AI help wanted: Banks and other financials are on a hiring spree
AI’s share of job ads by sector among large-cap stocks
AI help wanted: Banks and other financials are on a hiring spree

Source: RavenPack, Empirical Research Partners Analysis as at June 2023. Based on job ads over a trailing 12-month period.

Gen AI can do things traditional AI can’t even dream of

So what are all these new hires doing? We know that before gen AI came along, banks focused on earlier forms of AI, including machine learning, data analytics and regression analysis. These methods are closer to pattern-matching systems – for example, payment authorisation systems that tag a particular transaction as potentially fraudulent by comparing them with verified instances of actual fraud.
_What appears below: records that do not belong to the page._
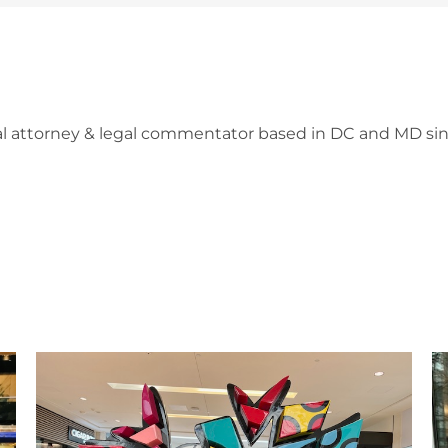
l attorney & legal commentator based in DC and MD sin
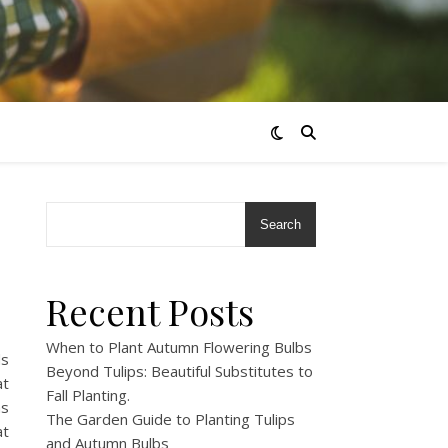
Search
Recent Posts
When to Plant Autumn Flowering Bulbs
ds
Beyond Tulips: Beautiful Substitutes to
at
Fall Planting.
as
The Garden Guide to Planting Tulips
at
and Autumn Bulbs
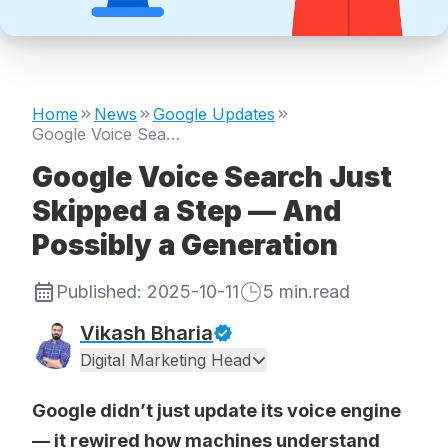
Home
News
Google Updates
Google Voice Search Just Skipped a Step — And Possibly a Generation
Google Voice Search Just
Skipped a Step — And
Possibly a Generation
Published:
2025-10-11
5
min.read
Vikash Bharia
Digital Marketing Head
Google didn’t just update its voice engine
— it rewired how machines understand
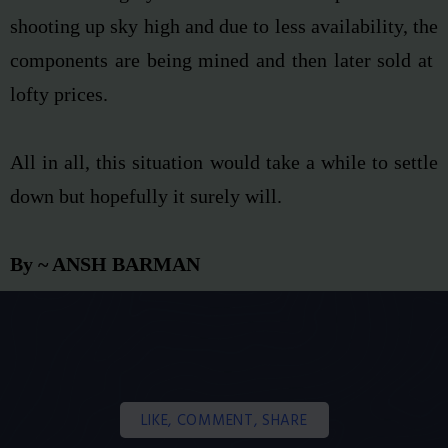
shooting up sky high and due to less availability, the
components are being mined and then later sold at
lofty prices.
All in all, this situation would take a while to settle
down but hopefully it surely will.
By ~ ANSH BARMAN
LIKE, COMMENT, SHARE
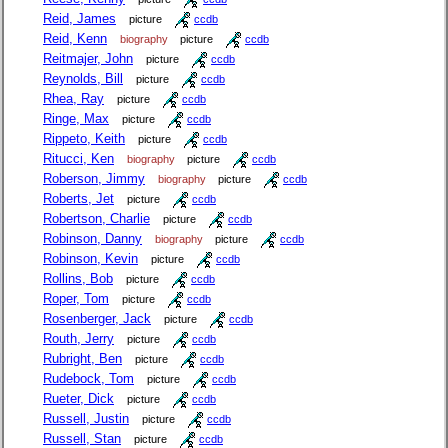
Reid, James
picture
ccdb
Reid, Kenn
biography
picture
ccdb
Reitmajer, John
picture
ccdb
Reynolds, Bill
picture
ccdb
Rhea, Ray
picture
ccdb
Ringe, Max
picture
ccdb
Rippeto, Keith
picture
ccdb
Ritucci, Ken
biography
picture
ccdb
Roberson, Jimmy
biography
picture
ccdb
Roberts, Jet
picture
ccdb
Robertson, Charlie
picture
ccdb
Robinson, Danny
biography
picture
ccdb
Robinson, Kevin
picture
ccdb
Rollins, Bob
picture
ccdb
Roper, Tom
picture
ccdb
Rosenberger, Jack
picture
ccdb
Routh, Jerry
picture
ccdb
Rubright, Ben
picture
ccdb
Rudebock, Tom
picture
ccdb
Rueter, Dick
picture
ccdb
Russell, Justin
picture
ccdb
Russell, Stan
picture
ccdb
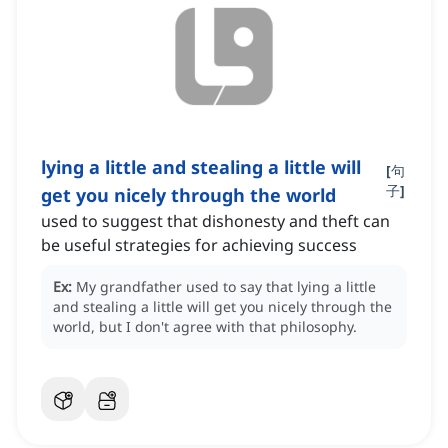
lying a little and stealing a little will
[
句
子
]
get you nicely through the world
used to suggest that dishonesty and theft can
be useful strategies for achieving success
Ex:
My grandfather used to say that lying a little
and stealing a little will get you nicely through the
world, but I don't agree with that philosophy.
But gen AI represents a paradigm shift that can help banks more fully unlock the power of their data. By ingesting a multitude of structured and unstructured data sets across business units and then learning the impact of their connections, gen AI systems give executives better visibility and insights into the risks and opportunities within and outside the bank. Gen AI will elevate decision-making from an isolated exercise of pattern matching to a systemic view of how to optimise bank operations and customer relationships.